良い意味でも悪い意味でも、とび抜けた発想で知られるイギリス製兵器ですが、そのひとつに、主砲の向きを後ろにしてしまった対戦車自走砲があります。ところがこれが実に優秀な、まったくもって理にかなったものでした。
第2次世界大戦中、イギリスは強力なドイツ戦車に対抗するために、様々な対戦車火器を開発しました。特に「17ポンド砲」は、有名な「タイガー(ティーガー)」重戦車に対抗できる対戦車砲として開発されたため重用されましたが、強力な貫徹力を追求したため重く大きなものとなり、自走化、つまり自力走行が可能な車両化が早くから要望されました。
イギリス、ボービントン戦車博物館に現存する「アーチャー」対戦車自走砲。正面に見えるが、実はこれが後背面(2017年6月、柘植優介撮影)。
戦車についても、17ポンド砲を搭載した新型の開発が始まりましたが、新造車は実戦投入まで時間がかかります。そこで17ポンド砲搭載戦車の開発と並行し、既存戦車の車体を流用した対戦車自走砲も作ることが決まりました。その結果、白羽の矢が立ったのが、大戦初期に用いられ旧式化しつつあった「バレンタイン」歩兵戦車でした。
しかし、バレンタイン歩兵戦車は車体が小型だったため、砲塔を外して車体に直接17ポンド砲を取り付けようにも、操縦席が中央にあって、そのままで砲を設置するのは無理でした。とはいえ、操縦席の移設などの大幅な改造を車体に施していたら完成まで時間がかかります。

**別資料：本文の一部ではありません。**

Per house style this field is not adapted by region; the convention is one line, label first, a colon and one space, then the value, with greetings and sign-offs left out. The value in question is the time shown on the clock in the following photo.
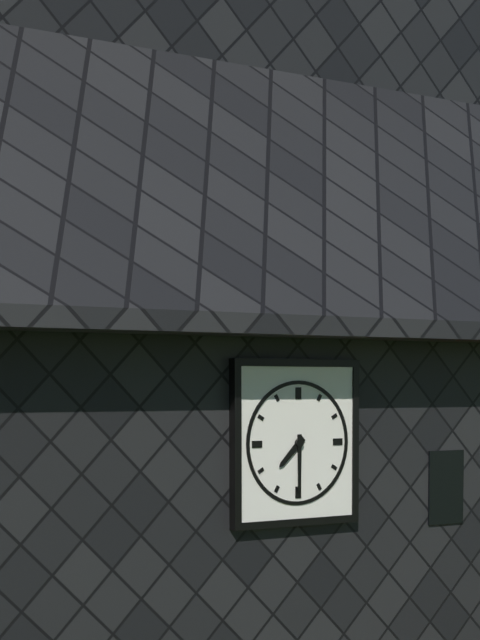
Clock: 7:30
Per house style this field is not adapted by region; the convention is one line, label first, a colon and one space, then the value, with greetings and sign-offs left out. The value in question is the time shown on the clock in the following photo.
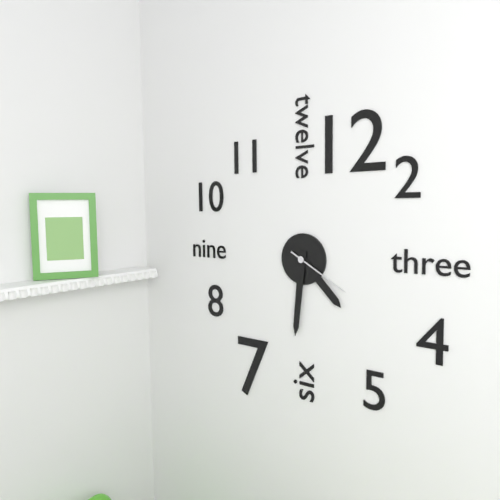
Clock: 4:31:20
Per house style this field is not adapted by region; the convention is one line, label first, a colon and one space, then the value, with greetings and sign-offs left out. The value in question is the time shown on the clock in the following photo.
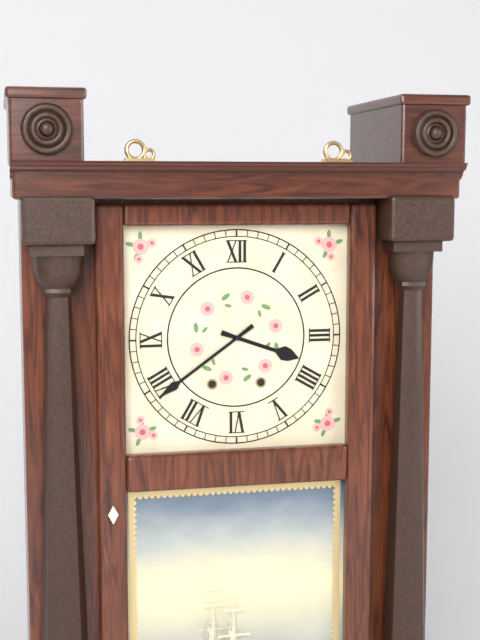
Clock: 3:39
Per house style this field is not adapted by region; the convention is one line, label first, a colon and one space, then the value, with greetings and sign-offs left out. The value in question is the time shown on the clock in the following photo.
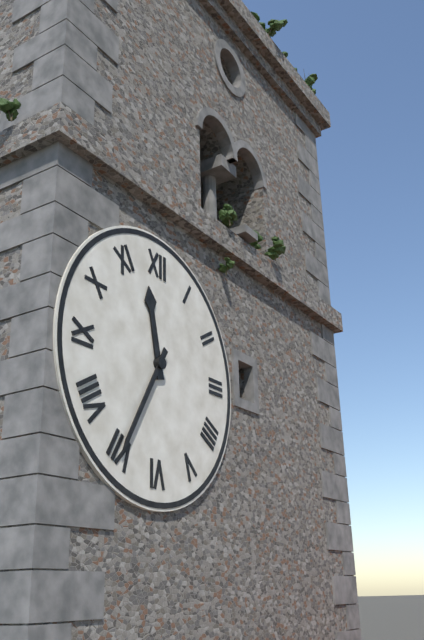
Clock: 11:35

そこで浮かんだアイデアが17ポンド砲を後ろに向けて搭載する方法でした。
これなら操縦席と干渉せず、主砲を車体中心線上に搭載することができます。さらに操縦席に干渉しなければ乗員室(戦闘室)の配置を変更する必要がないため、砲の操作スペース確保のために高さを増す必要がなく、車高は低くできます。
開発側はメリットが大きいと判断し、こうして世界的に見ても異形な、主砲が後ろを向いた「アーチャー」対戦車自走砲は誕生しました。
現場は当然反発したけれど…前代未聞の後ろ向き対戦車砲が初めて配備された部隊は、もちろん大いに動揺しました。ところがいざ実戦に投入してみたら、これが思いのほか使えることが判明します。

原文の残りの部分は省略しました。